Task requirements: Reproduce every line of the records below without any change, keeping the same order and line breaks.

═══ Entries provided

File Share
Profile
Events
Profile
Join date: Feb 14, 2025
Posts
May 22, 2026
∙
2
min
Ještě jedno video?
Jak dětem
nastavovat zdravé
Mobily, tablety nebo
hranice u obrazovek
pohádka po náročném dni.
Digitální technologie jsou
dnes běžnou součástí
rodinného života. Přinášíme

══════

Task answer:
File Share
Profile
Events
Profile
Join date: Feb 14, 2025
Posts
May 22, 2026
∙
2
min
Ještě jedno video?
Jak dětem
nastavovat zdravé
Mobily, tablety nebo
hranice u obrazovek
pohádka po náročném dni.
Digitální technologie jsou
dnes běžnou součástí
rodinného života. Přinášíme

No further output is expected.